To reduce power requirements for a high data rate optical satellite communications network it is advantageous to broadcast a signal with a very small angular divergence. If the receiver also has a narrow field of view, background light (from the daylit earth, etc.) can be sufficiently blocked with conventional passive filters. A narrow communications transceiver field of view, however, requires an accurate mutual tracking capability. Initial acquisition and subsequent tracking will require a tracking receiver with a much larger field of view than what is necessary for communications. To minimize weight and absolute pointing requirements on the telescope steering mechanism, this field of view should be as large as possible subject to the constraint of keeping collected background light levels below an acceptable level, and maintaining a tracking accuracy better than the communications laser divergence angle.

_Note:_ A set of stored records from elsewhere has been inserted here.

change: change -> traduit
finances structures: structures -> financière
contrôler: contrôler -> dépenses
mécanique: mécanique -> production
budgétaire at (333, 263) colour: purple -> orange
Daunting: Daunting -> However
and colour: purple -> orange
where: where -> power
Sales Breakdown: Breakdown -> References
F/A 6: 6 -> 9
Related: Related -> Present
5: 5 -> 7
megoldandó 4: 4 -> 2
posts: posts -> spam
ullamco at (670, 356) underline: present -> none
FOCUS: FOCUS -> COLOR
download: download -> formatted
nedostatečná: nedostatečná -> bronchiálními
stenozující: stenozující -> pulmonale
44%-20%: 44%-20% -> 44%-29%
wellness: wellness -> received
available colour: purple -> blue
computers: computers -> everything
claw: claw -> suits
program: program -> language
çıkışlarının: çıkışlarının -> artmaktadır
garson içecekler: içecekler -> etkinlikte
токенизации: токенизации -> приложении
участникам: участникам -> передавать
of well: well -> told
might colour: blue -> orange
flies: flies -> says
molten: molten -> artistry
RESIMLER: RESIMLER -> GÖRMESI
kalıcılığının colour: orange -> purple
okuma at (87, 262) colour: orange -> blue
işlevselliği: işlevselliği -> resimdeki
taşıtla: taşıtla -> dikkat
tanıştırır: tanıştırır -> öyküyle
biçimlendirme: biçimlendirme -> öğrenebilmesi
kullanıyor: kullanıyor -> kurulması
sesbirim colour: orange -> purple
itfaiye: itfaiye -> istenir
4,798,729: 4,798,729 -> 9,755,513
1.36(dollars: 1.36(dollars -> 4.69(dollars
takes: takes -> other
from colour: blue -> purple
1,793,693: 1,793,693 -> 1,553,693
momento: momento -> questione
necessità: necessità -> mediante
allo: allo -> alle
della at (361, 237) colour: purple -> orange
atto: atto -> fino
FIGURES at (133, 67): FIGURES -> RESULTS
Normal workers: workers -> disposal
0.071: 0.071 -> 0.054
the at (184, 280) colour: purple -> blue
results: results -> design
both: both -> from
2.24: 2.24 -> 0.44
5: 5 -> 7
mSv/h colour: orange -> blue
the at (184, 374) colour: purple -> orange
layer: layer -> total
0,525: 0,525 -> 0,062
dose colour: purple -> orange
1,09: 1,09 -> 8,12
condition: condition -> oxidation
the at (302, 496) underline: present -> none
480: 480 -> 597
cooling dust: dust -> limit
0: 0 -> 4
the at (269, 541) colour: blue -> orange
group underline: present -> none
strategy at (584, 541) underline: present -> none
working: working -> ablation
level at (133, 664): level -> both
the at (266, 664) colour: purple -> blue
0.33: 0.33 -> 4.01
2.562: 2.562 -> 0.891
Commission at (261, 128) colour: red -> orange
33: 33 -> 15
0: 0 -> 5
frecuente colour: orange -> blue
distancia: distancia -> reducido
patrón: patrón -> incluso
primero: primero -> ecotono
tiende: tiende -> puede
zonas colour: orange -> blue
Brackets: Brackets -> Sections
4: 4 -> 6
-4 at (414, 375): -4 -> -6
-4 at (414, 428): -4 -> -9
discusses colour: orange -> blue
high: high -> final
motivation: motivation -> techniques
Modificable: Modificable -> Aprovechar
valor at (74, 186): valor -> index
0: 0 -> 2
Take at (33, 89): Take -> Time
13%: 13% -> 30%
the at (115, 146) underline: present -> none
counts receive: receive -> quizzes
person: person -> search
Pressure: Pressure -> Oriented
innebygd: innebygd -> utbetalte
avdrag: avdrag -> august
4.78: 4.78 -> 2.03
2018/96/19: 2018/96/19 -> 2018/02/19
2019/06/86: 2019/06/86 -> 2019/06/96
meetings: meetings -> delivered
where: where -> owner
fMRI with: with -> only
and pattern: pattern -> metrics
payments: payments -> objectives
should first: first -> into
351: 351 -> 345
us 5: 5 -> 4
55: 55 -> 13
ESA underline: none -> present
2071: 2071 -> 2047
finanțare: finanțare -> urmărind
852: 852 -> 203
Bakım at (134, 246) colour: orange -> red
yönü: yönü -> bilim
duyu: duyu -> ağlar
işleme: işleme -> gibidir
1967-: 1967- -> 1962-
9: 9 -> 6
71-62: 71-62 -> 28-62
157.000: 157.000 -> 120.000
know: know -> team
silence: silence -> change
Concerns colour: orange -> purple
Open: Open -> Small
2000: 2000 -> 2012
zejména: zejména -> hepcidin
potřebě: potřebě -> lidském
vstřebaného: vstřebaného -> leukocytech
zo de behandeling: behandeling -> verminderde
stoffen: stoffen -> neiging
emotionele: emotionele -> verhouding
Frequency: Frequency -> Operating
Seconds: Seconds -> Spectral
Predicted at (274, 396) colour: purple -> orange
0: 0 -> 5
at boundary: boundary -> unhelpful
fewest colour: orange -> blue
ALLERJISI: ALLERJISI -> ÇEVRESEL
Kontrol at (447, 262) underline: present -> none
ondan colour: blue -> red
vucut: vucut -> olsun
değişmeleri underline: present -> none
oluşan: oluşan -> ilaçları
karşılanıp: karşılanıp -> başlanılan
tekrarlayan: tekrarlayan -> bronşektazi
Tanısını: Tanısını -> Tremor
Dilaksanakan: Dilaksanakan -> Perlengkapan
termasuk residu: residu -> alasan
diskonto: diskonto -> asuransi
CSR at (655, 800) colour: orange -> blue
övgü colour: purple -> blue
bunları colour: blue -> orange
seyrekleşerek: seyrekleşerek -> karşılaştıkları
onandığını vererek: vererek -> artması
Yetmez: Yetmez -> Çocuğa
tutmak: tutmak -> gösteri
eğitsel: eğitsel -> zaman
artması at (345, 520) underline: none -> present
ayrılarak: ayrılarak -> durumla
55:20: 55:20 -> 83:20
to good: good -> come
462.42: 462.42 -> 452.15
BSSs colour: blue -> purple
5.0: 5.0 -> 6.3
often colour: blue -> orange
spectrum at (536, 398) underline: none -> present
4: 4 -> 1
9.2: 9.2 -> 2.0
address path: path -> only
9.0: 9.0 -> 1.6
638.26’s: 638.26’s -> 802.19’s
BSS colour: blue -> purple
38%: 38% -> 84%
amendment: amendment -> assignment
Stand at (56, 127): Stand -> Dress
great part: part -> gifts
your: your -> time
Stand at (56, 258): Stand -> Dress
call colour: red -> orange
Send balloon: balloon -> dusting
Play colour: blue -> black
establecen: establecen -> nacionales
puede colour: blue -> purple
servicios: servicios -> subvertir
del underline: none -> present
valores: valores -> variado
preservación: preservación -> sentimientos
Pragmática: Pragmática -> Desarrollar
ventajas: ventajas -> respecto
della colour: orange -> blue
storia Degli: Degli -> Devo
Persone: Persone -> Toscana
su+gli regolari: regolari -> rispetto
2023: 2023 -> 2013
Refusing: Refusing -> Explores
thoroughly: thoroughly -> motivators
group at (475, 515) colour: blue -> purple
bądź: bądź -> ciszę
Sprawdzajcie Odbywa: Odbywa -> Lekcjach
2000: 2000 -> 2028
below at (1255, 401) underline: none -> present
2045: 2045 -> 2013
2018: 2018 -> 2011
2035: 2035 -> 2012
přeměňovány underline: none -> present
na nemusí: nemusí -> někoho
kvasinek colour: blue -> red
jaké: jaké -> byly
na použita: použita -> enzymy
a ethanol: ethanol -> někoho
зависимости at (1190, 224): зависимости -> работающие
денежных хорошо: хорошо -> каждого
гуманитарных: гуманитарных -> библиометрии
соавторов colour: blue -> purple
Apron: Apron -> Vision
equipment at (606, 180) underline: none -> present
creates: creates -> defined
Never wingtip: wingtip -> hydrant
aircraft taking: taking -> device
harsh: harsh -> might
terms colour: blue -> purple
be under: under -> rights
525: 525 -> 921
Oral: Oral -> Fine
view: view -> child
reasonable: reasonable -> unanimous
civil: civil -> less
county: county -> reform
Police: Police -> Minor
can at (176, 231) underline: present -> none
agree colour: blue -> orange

Background light can be minimized and tracking accuracy can be maintained by using a narrow bandwidth, wide field of view imaging atomic line filter which matches the wavelength of a semiconductor diode laser. The operational principles of such an active image preserving atomic line filter are explained, especially as related to satellite tracking for a communications network. Preliminary results showing image preservation at a spatial resolution of 0.5 mm by a cesium atomic line filter at 852 nm with an acceptance bandwidth of 0.002 nm are presented. Expected limiting resolution, conversion efficiency, time response and laser power requirements for image preserving alkali atomic line filters are also discussed.